Segment Open
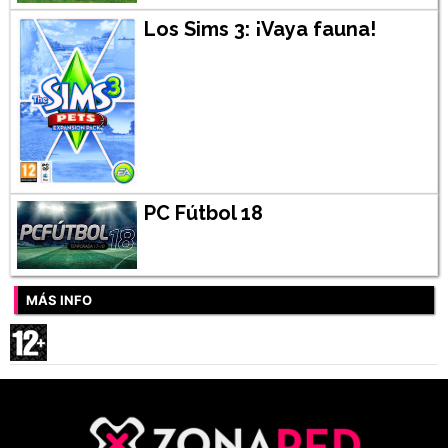
Los Sims 3: ¡Vaya fauna!
PC Fútbol 18
MÁS INFO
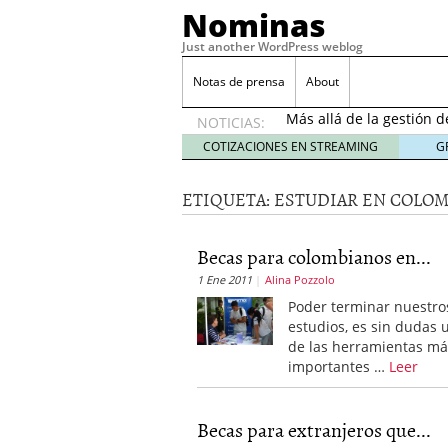
Nominas
Just another WordPress weblog
Desempleo Colombia 
Notas de prensa
About
Más allá de la gestión 
NOTICIAS:
Una digitalización impa
en el sector financiero
s
COTIZACIONES EN STREAMING
G
¿Cómo afectó el Coronav
22, 2021
ETIQUETA:
ESTUDIAR EN COLOM
Consejos para el comerc
Desempleo Colombia se
Becas para colombianos en...
Más allá de la gestión 
1 Ene 2011
Alina Pozzolo
Poder terminar nuestro
estudios, es sin dudas 
de las herramientas má
importantes …
Leer
Becas para extranjeros que...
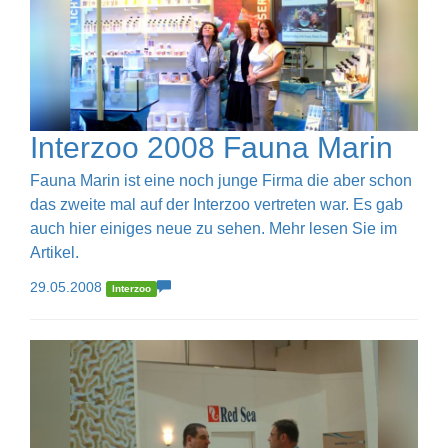
Interzoo 2008 Fauna Marin
Fauna Marin ist eine noch junge Firma die aber schon
das zweite mal auf der Interzoo vertreten war. Es gab
auch hier einiges neue zu sehen. Mehr lesen Sie im
Artikel.
29.05.2008
Interzoo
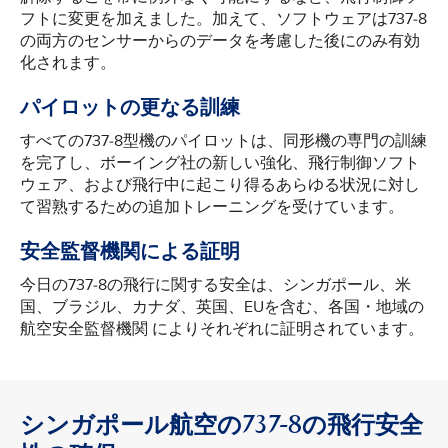
フトに変更を加えました。加えて、ソフトウェアは737-8
の両方のセンサーからのデータを考慮した後にのみ有効
化されます。
パイロットの更なる訓練
すべての737-8型機のパイロットは、同形機の専門の訓練
を完了し、ボーイング社の新しい強化、飛行制御ソフト
ウェア、および飛行中に起こり得るあらゆる状況に対し
て習熟するための追加トレーニングを受けています。
安全監督機関による証明
今日の737-8の飛行に関する安全は、シンガポール、米
国、ブラジル、カナダ、英国、EUを含む、各国・地域の
航空安全監督機関 によりそれぞれに証明されています。
シンガポール航空の737-8の飛行安全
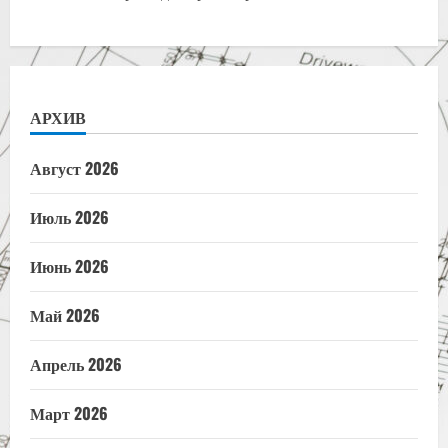
АРХИВ
Август 2026
Июль 2026
Июнь 2026
Май 2026
Апрель 2026
Март 2026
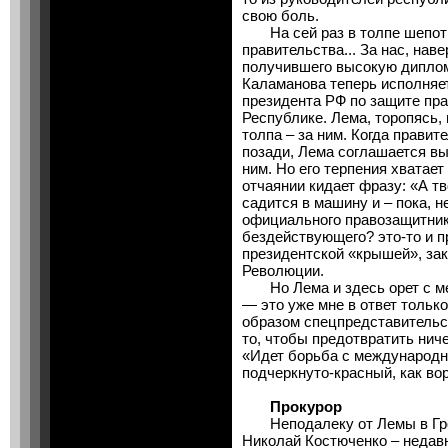
свою боль.
На сей раз в толпе шепот:
правительства... За нас, нав
получившего высокую дипло
Каламанова теперь исполняе
президента РФ по защите пра
Республике. Лема, торопясь, 
толпа – за ним. Когда прави
позади, Лема соглашается в
ним. Но его терпения хватае
отчаянии кидает фразу: «А тв
садится в машину и – пока, н
официального правозащитник
бездействующего? это-то и п
президентской «крышей», зак
Революции.
Но Лема и здесь орет с мес
— это уже мне в ответ тольк
образом спецпредставительст
то, чтобы предотвратить нич
«Идет борьба с международн
подчеркнуто-красный, как во
Прокурор
Неподалеку от Лемы в Гроз
Николай Костюченко – недав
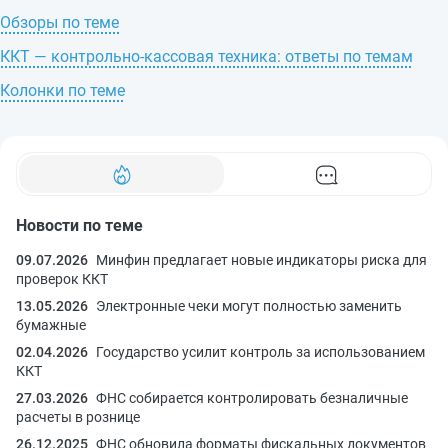
Обзоры по теме
Акт о переводе показаний суммирующих
денежных счетчиков на нули и регистрации
ККТ — контрольно-кассовая техника: ответы по темам
контрольных счетчиков ККМ (публикуемая
Колонки по теме
форма) (унифицированная форма № КМ-1), ОКУД
0330101
0
Акт о проверке наличных денежных средств
кассы (публикуемая форма) (унифицированная
форма № КМ-9), ОКУД 0330109
0
Новости по теме
Акт о снятии показаний счетчиков при сдаче
ККМ в ремонт и при возвращении (публикуемая
09.07.2026
Минфин предлагает новые индикаторы риска для
форма) (унифицированная форма № КМ-2), ОКУД
проверок ККТ
0330102
0
13.05.2026
Электронные чеки могут полностью заменить
бумажные
Журнал кассира-операциониста (публикуемая
форма) (унифицированная форма № КМ-4), ОКУД
02.04.2026
Государство усилит контроль за использованием
0330104
1
ККТ
27.03.2026
ФНС собирается контролировать безналичные
Журнал регистрации показаний счетчиков ККМ,
расчеты в рознице
работающих без кассира-операциониста
26.12.2025
ФНС обновила форматы фискальных документов
(публикуемая форма) (унифицированная форма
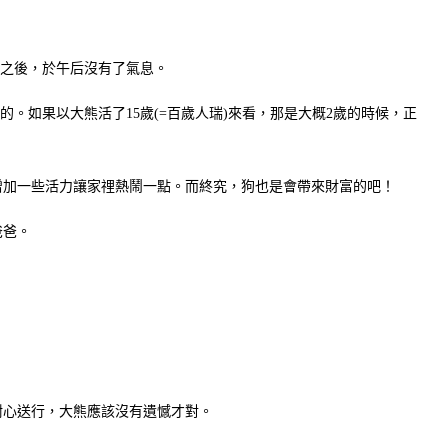
多月之後，於午后沒有了氣息。
年拍的。如果以大熊活了15歲(=百歲人瑞)來看，那是大概2歲的時候，正
加一些活力讓家𥚃熱鬧一點。而終究，狗也是會帶來財富的吧！
爸爸。
耐心送行，大熊應該沒有遺憾才對。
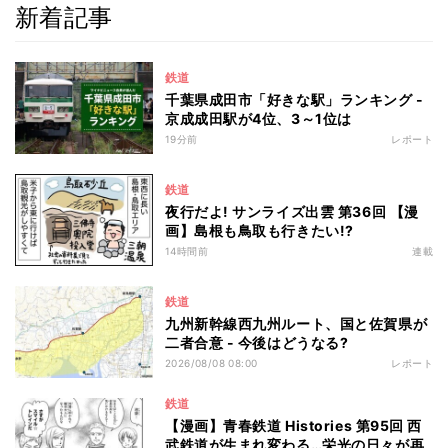
新着記事
鉄道
千葉県成田市「好きな駅」ランキング -
京成成田駅が4位、3～1位は
19分前
レポート
鉄道
夜行だよ! サンライズ出雲 第36回 【漫
画】島根も鳥取も行きたい!?
14時間前
連載
鉄道
九州新幹線西九州ルート、国と佐賀県が
二者合意 - 今後はどうなる?
2026/08/08 08:00
レポート
鉄道
【漫画】青春鉄道 Histories 第95回 西
武鉄道が生まれ変わる…栄光の日々が再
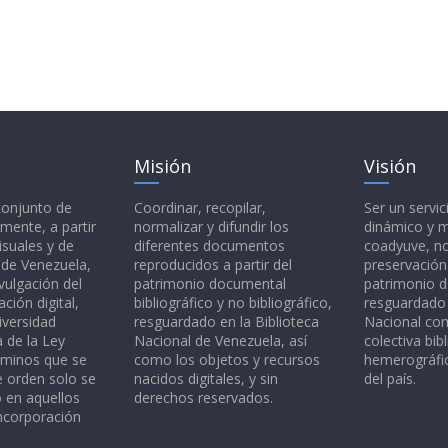
Misión
Visión
 conjunto de
Coordinar, recopilar,
Ser un servic
mente, a partir
normalizar y difundir los
dinámico y 
isuales y de
diferentes documentos
coadyuve, no
l de Venezuela,
reproducidos a partir del
preservación
vulgación del
patrimonio documental
patrimonio 
ción digital,
bibliográfico y no bibliográfico,
resguardado 
iversidad
resguardado en la Biblioteca
Nacional c
a de la Ley
Nacional de Venezuela, así
colectiva bibl
rminos que se
como los objetos y recursos
hemerográfic
e orden solo se
nacidos digitales, y sin
del país.
o en aquellos
derechos reservados.
ncorporación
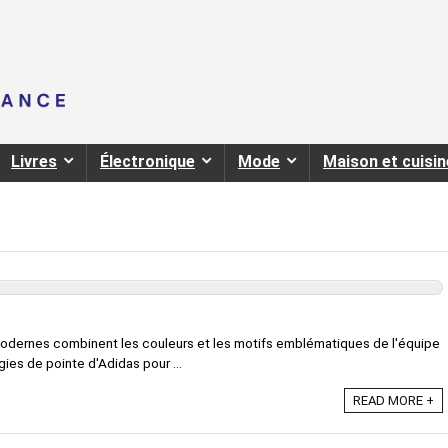
Livres
Électronique
Mode
Maison et cuisin
modernes combinent les couleurs et les motifs emblématiques de l'équipe
es de pointe d'Adidas pour ...
READ MORE +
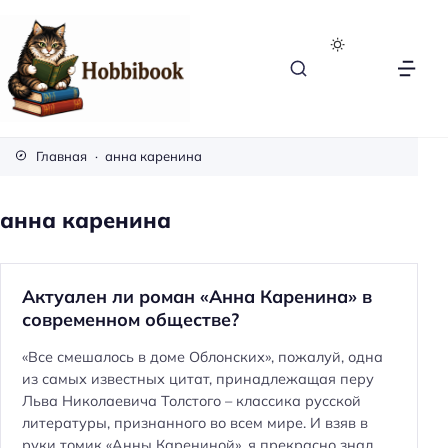
H
o
Главная
анна каренина
b
b
анна каренина
i
b
o
Актуален ли роман «Анна Каренина» в
o
современном обществе?
k
«Все смешалось в доме Облонских», пожалуй, одна
из самых известных цитат, принадлежащая перу
Льва Николаевича Толстого – классика русской
литературы, признанного во всем мире. И взяв в
руки томик «Анны Карениной», я прекрасно знал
Segment Closed
▶ Task goal: Please pull out every line in the entries above that contains the string "Desempleo". Uppercase and lowercase letters count as different.

▶ Problem solution:
Desempleo Colombia 
Desempleo Colombia se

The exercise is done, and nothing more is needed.